Akka persistent views
Apr 10, 2015
In this post, I’d like to talk about certain aspects of Akka persistence, which is still experimental at the time of writing. The official documentation does a good job of explaining the concept behind Akka persistence and how to make an actor persistent. However, I noticed one thing that can be confusing to many people when they start dealing with akka-persistence module—Persistent Views. Before we discuss it, let’s start with the pattern that will help to understand persistent views better.
CQRS (Command Query Responsibility Segregation)

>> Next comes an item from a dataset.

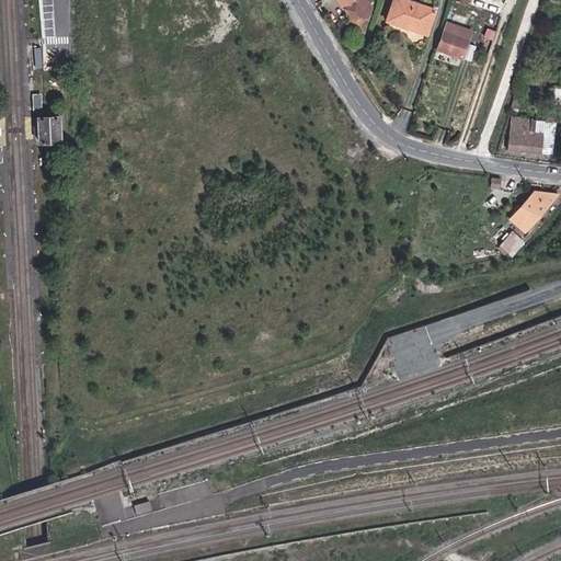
[(339,0),(362,37),(373,8),(367,0),(339,0)]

The idea of the CQRS pattern is to use separate models for reading and updating data, rather than the more classical way of performing CRUD (create, read, update, delete) operations at the same time and place. In terms of CRUD, create, update, and delete are treated as Commands, while read is considered to be a Query. One of the architectural patterns that CRQS fits with is Event Sourcing (you can read about how Akka persistence implements this idea in the official documentation). Before we delve into persistent views, let’s first take a quick look at non-persistent actors.

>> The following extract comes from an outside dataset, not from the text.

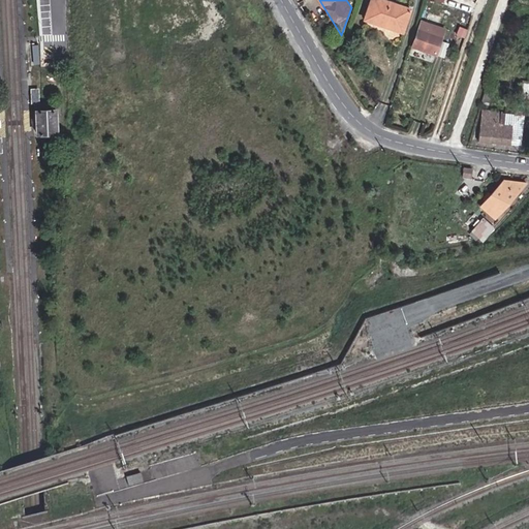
[(371,0),(365,19),(385,26),(394,2),(386,0),(371,0)]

CQRS with Non Persistent Actors
Let’s imagine that there is an actor that keeps transactions in its internal state. We can use the same actor to store new transactions and read them. One of the issues with such a design is the need for having completely different representations for display. For instance, we may want to display all invalid transactions and the current balance for a particular account on the administration panel. If the actor is in the middle of updating its state, it cannot be queried, which makes the system less responsive. To separate commands and queries, we will most likely end up with more than one actor, each with its own state reflecting changes from the main actor. This setup will work pretty well until the main actor, with all the transactions, goes down. Once this happens, the state is lost forever. The other actors can still function but the data will stay out of sync.
Persistent Views and CQRS
To make it clear, Persistent View represents the Query part of CQRS. Persistent actors are responsible for managing state (persisting events, deleting messages, restoring from the journal, saving the snapshots, etc.). Persistent views poll messages directly from the journal of a persistent actor, without being coupled to the actor itself. All they have to know is the identifier of the corresponding persistent actor. If that persistent actor crashes, it does not affect persistent views as they can still serve data from the journal. Once the persistent actor is recovered, persistent views will eventually become consistent with it again. Moreover, a persistent view can utilize other data sources to optimize data presentation. Basically, it comes down to this: use persistent actors to handle commands and persistent views to handle queries.
Persistent Views in Action
The working demo project can be found here. The source code consists of three files: one for the persistent actor and the other two for the persistent views. The
TransactionActor is a persistent actor responsible for persisting transactions. All the machinery in the source code is primarily focused on maintaining and recovering state. The
InvalidTransactionsView is a persistent view that shows all invalid transactions. You can see how it’s decoupled from the
TransactionActor. Another persistent view is the
BalanceView. Instead of keeping a list of transactions, it keeps a map where it stores the current amount per account. In a traditional approach, both persistent views would be methods of the same object. With separate views, even if the persistent actor and one of the views die, the remaining view will still be able to process queries.
I think Persistent Views play an important role when being used with event sourcing. They help to follow the CQRS pattern more easily than using regular actors would. I would even argue that they are just as important as persistent actors. The official documentation would be more helpful if it provided more information about them. I hope that the analogy with CQRS can help develop a better understanding of their role.